*Information given:*
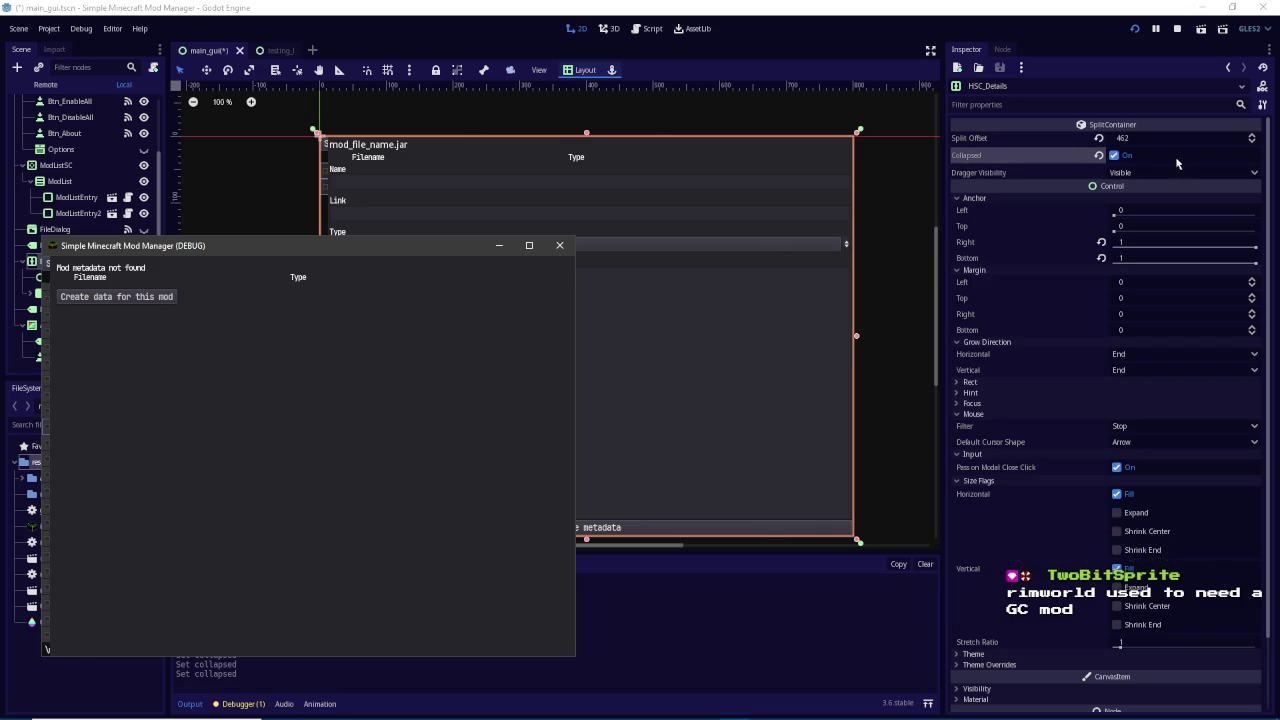
left_click(1116, 156)
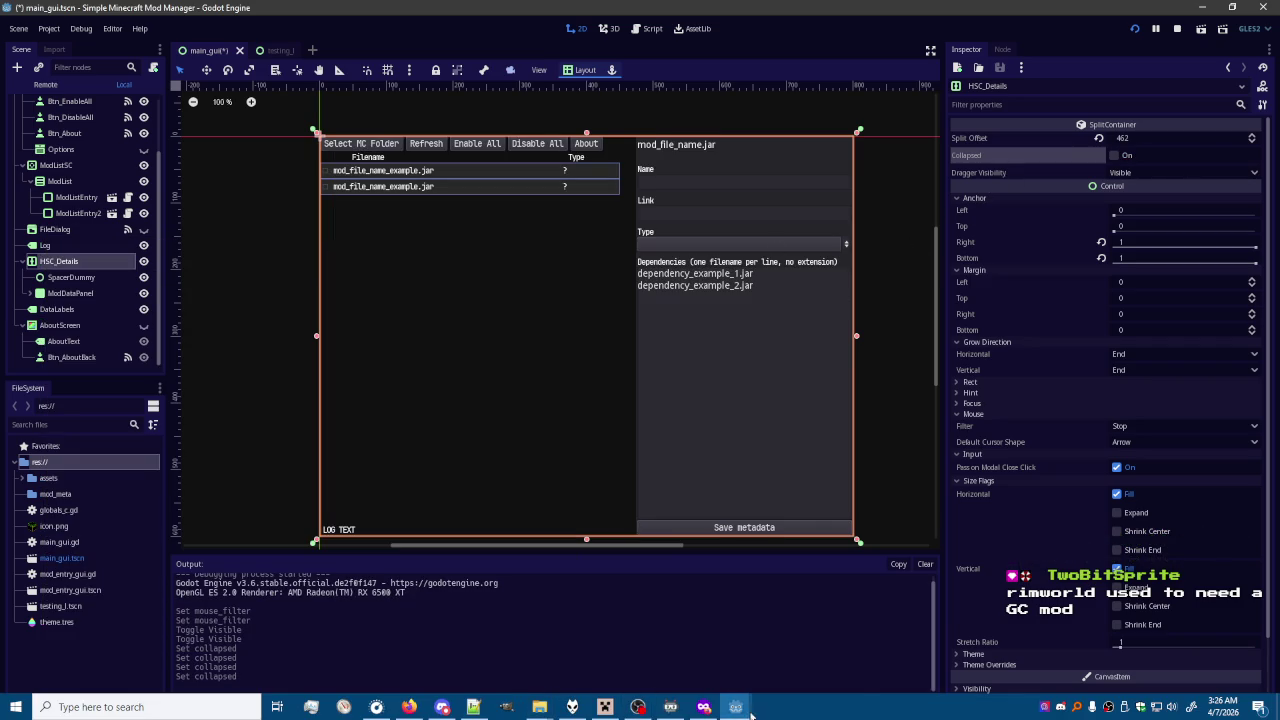
Narrow the mod list by dragging the split divider left in the running app
mouse_move(737, 708)
left_click(805, 645)
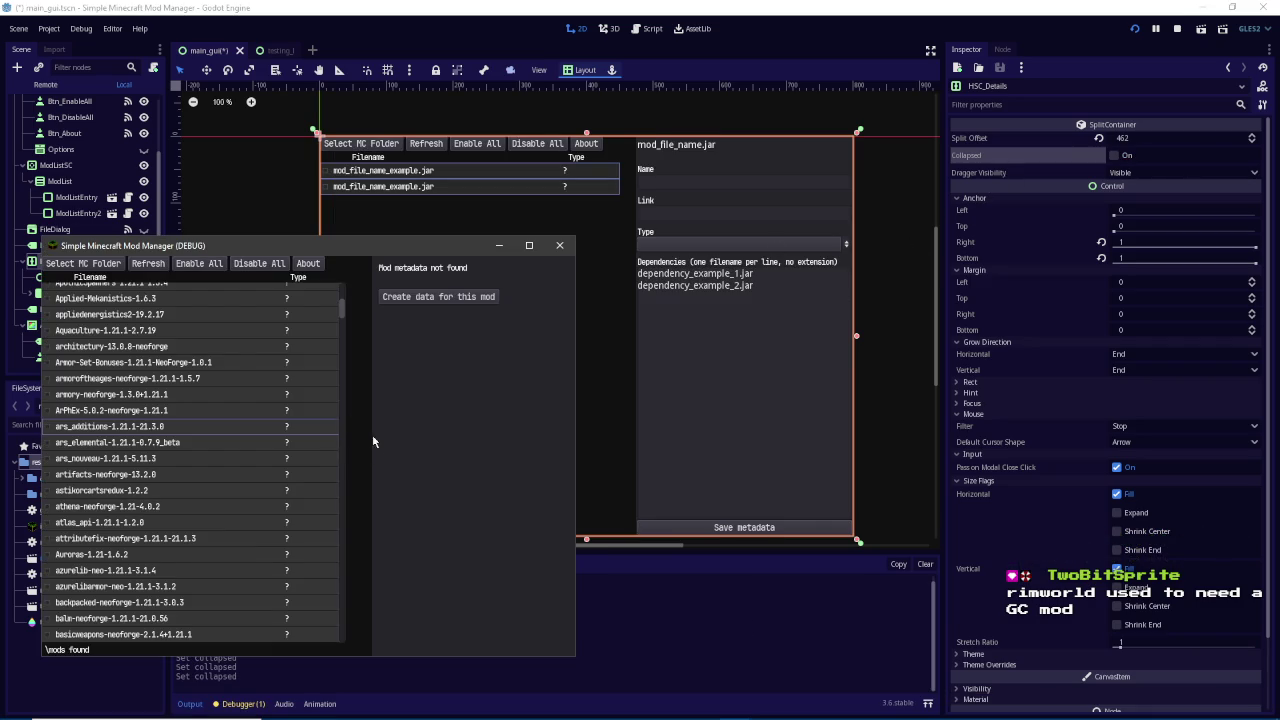
mouse_move(368, 456)
left_mouse_down()
mouse_move(253, 457)
mouse_move(345, 450)
left_mouse_up()
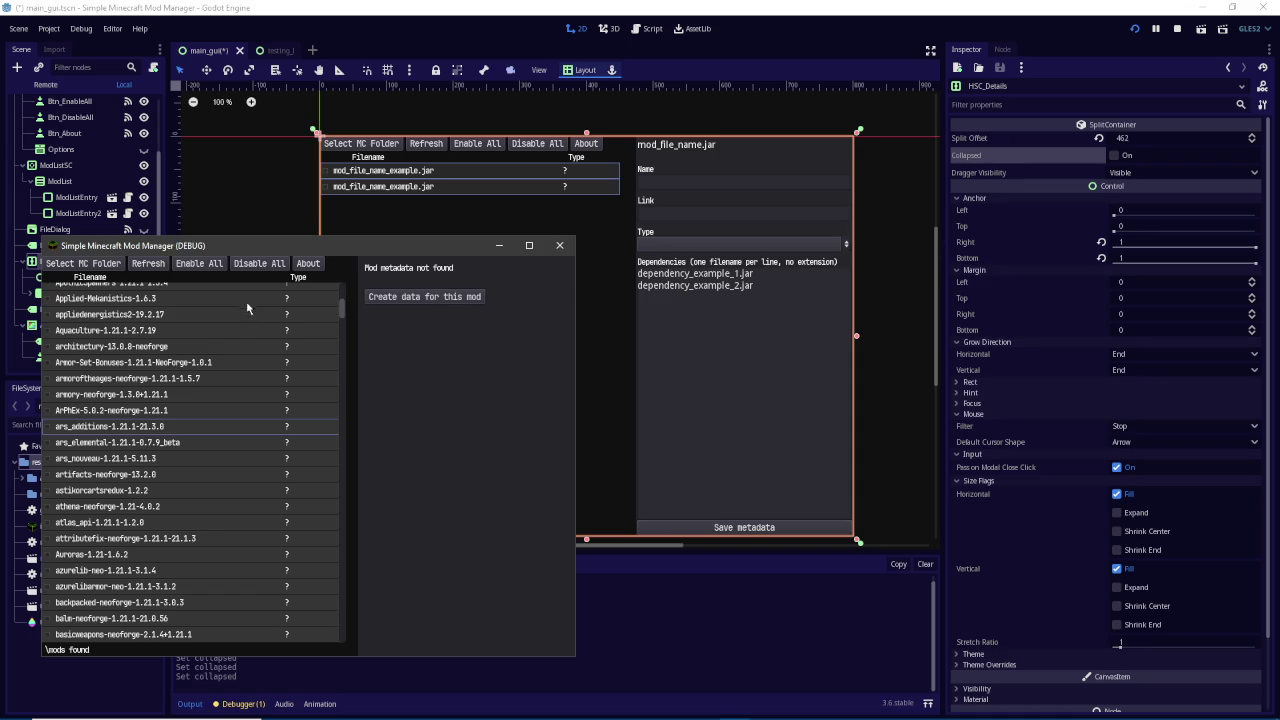
left_click_drag(168, 253, 683, 232)
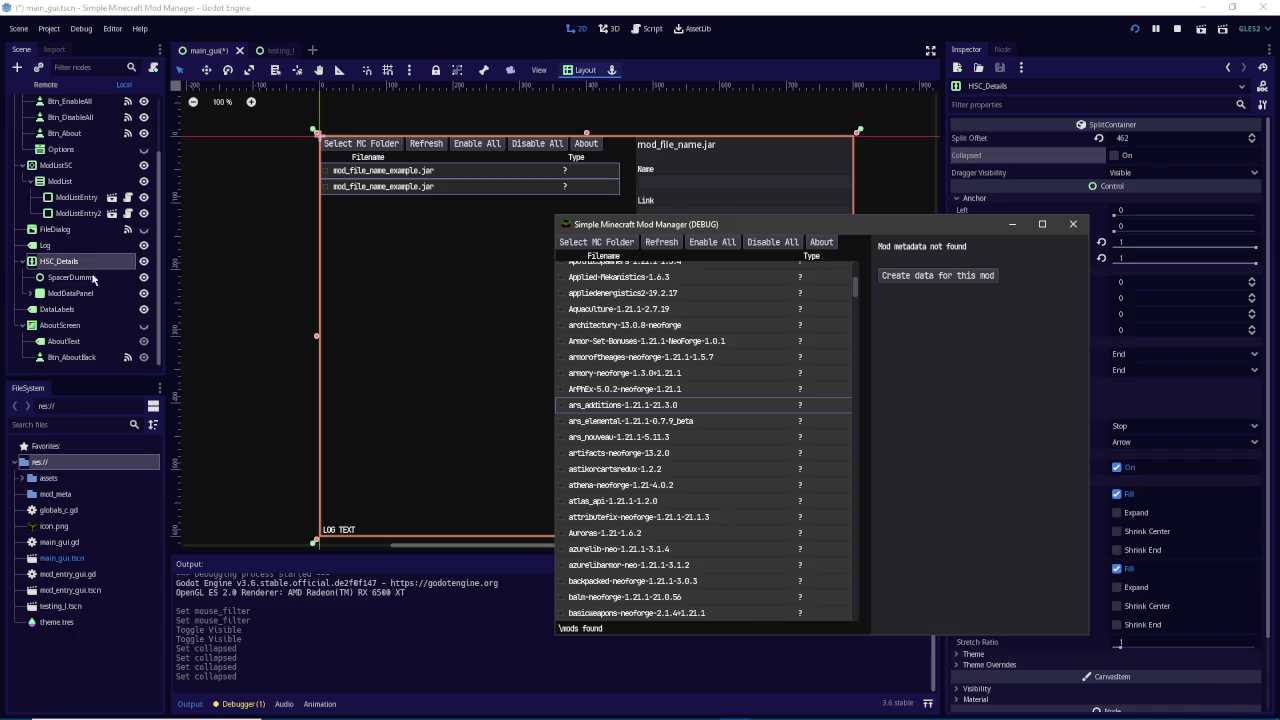
left_click(90, 277)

*Description of the task:*
Omit the pictures, then repeat exactly each line from the beginning of the listing through the line with "left_mouse_up()".

*Problem solution:*
left_click(1116, 156)
Narrow the mod list by dragging the split divider left in the running app
mouse_move(737, 708)
left_click(805, 645)
mouse_move(368, 456)
left_mouse_down()
mouse_move(253, 457)
mouse_move(345, 450)
left_mouse_up()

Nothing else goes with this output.